As would happen a decade later at the Constitutional Convention, northern and southern states had divided over whether slaves should count as citizens for the purpose of determining each state’s tax bill. The final document used “the value of all land within each State” as the basis of assessment. Conflicting claims on Western lands were another source of dissension. According to the final language, they would be resolved by Congress, which was the entire federal government (the Articles established no courts and no executive), under a complicated adjudication procedure.

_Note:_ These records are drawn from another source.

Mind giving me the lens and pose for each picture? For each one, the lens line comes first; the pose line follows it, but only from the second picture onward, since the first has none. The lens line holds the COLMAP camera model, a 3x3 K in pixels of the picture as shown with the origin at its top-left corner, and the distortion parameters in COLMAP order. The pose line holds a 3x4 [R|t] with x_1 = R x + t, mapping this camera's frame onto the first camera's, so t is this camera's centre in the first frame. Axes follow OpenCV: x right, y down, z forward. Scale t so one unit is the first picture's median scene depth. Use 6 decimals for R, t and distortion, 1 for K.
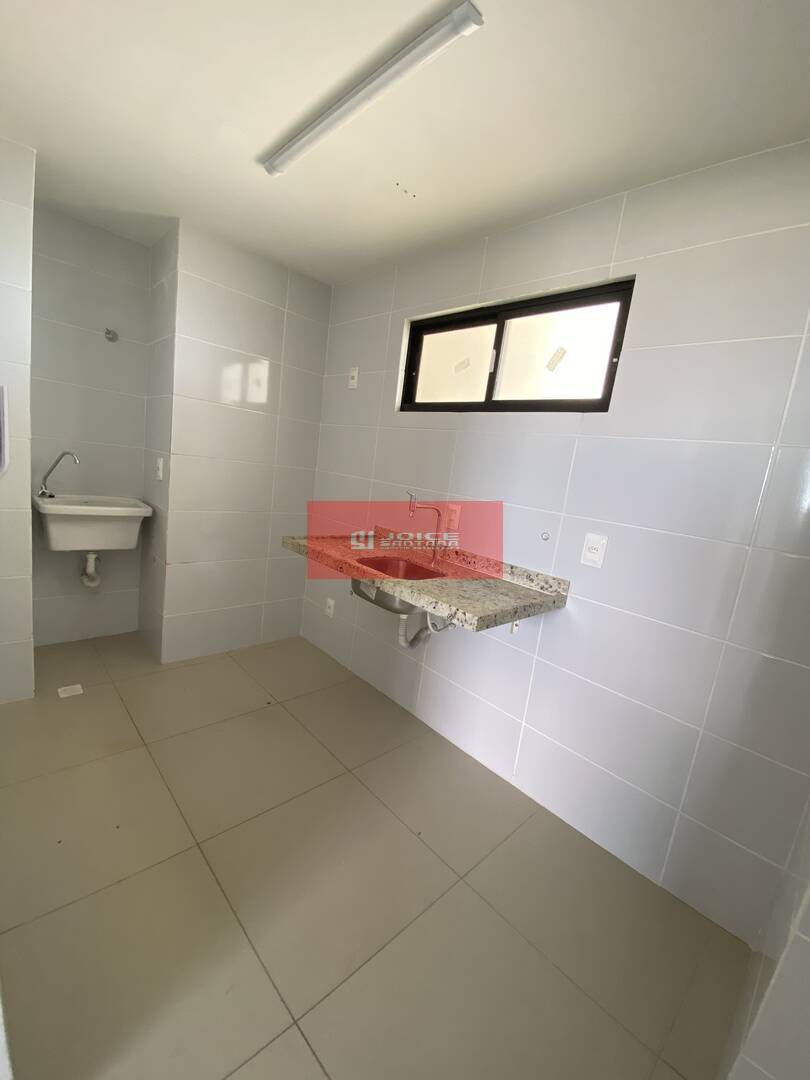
lens RADIAL K [[446.3, 0, 408.7], [0, 446.3, 540.0], [0, 0, 1]] dist [0.049696, -0.039802]
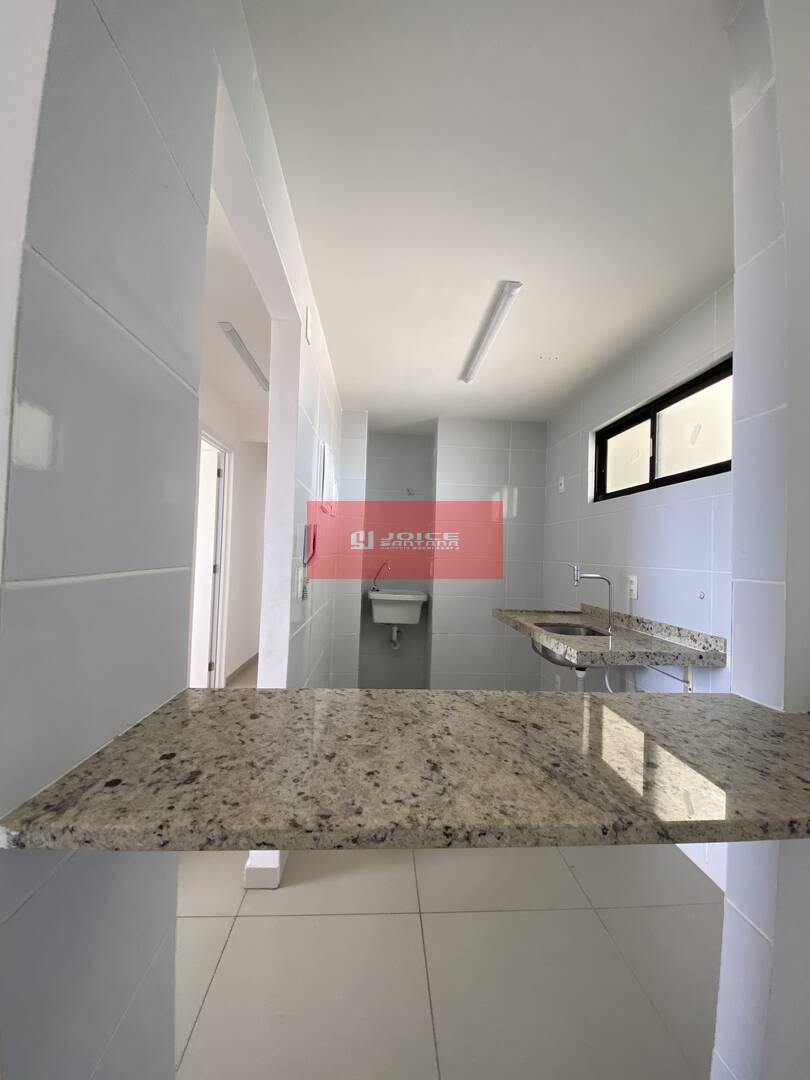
lens RADIAL K [[442.4, 0, 406.6], [0, 442.4, 535.8], [0, 0, 1]] dist [-0.000134, -0.010437]
pose [[0.757715, -0.128369, -0.639836, 0.399839], [-0.043728, 0.968271, -0.246046, 0.119257], [0.651119, 0.214412, 0.728060, -0.168345]]
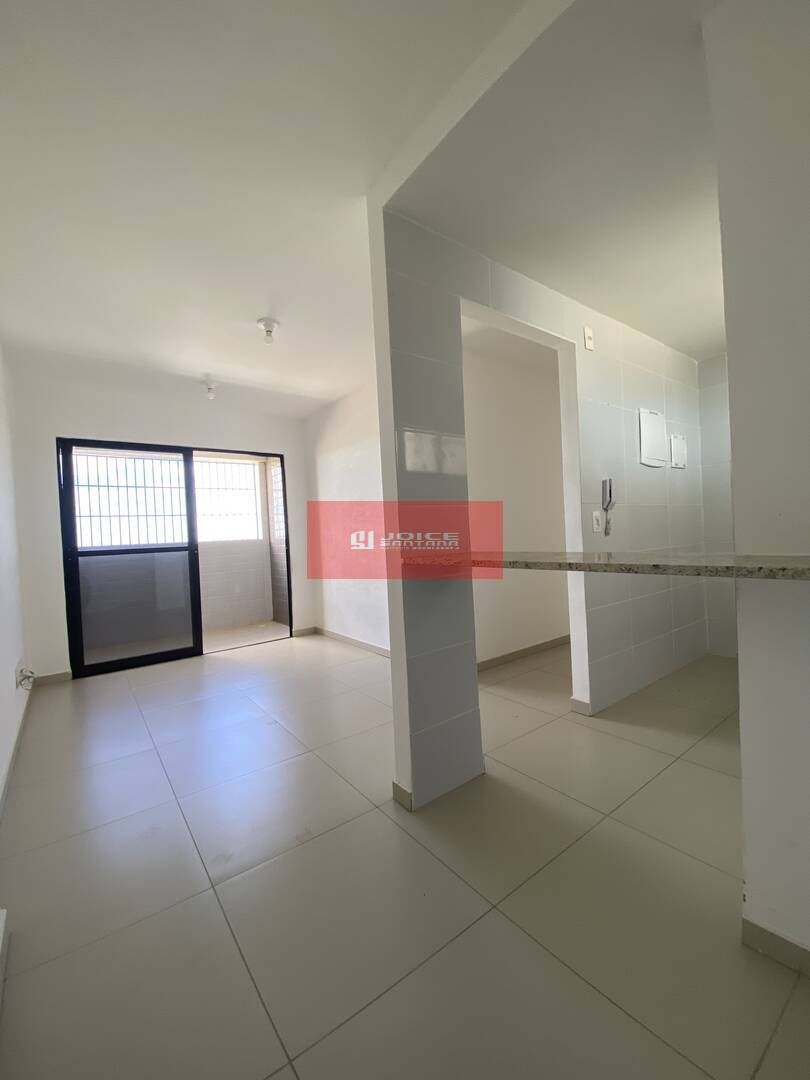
lens RADIAL K [[446.3, 0, 408.7], [0, 446.3, 540.0], [0, 0, 1]] dist [0.049696, -0.039802]
pose [[-0.135415, -0.119801, -0.983520, 0.969153], [-0.134633, 0.985681, -0.101527, 0.252512], [0.981599, 0.118666, -0.149605, 0.018321]]
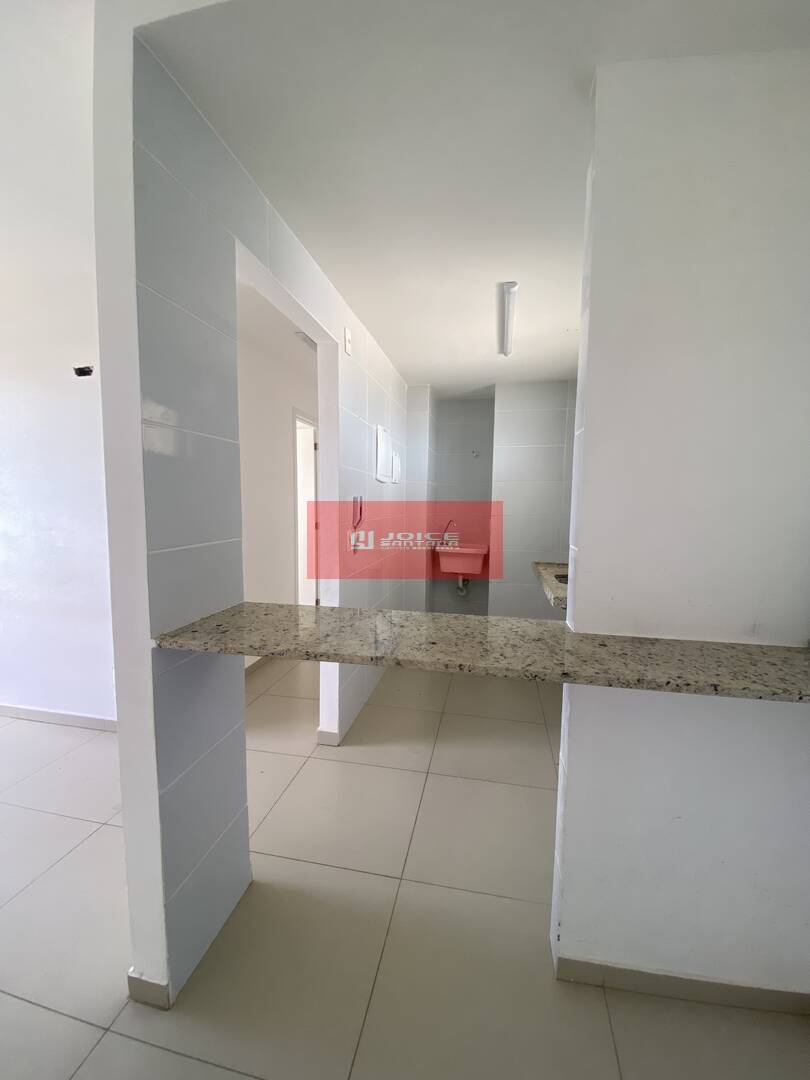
lens RADIAL K [[436.6, 0, 405.0], [0, 436.6, 540.0], [0, 0, 1]] dist [0.000177, -0.009962]
pose [[0.563522, -0.049977, -0.824588, 0.707262], [-0.077436, 0.990578, -0.112957, 0.121544], [0.822464, 0.127507, 0.554342, -0.174249]]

One problem with the Articles was that they granted too much power to, and conferred too much responsibility upon, the individual states. This was probably unavoidable for a disparate group that was already rebelling against a powerful central government. But what doomed the Articles to an early demise was their lack of enforcement power. Congress could not raise money or enlist troops on its own, but, instead, had to requisition them from the states. That was a recipe for trouble.

The system would have worked if the states had lived up to their responsibilities, but too often, in war and peace alike, they found reasons not to. Once a few states had shirked their duties and gotten away with it, the others also felt free to ignore Congress’s requests. Even after the Constitution replaced the Articles, episodes like the Whiskey Rebellion would show the paramount need for taxing power and a central military force if the federal government was to survive.

Yet the Articles of Confederation were much more than a bad idea. During their brief time in force, Congress won a war, established peace, and passed the Land Ordinance of 1785 and the Northwest Ordinance of 1787, under which much of the continent was settled. Despite their flaws, the Articles showed that a union of 13 fractious states was possible, even without the impelling emergency of war—even as their deficiencies revealed the powers that would be necessary in a lasting constitution.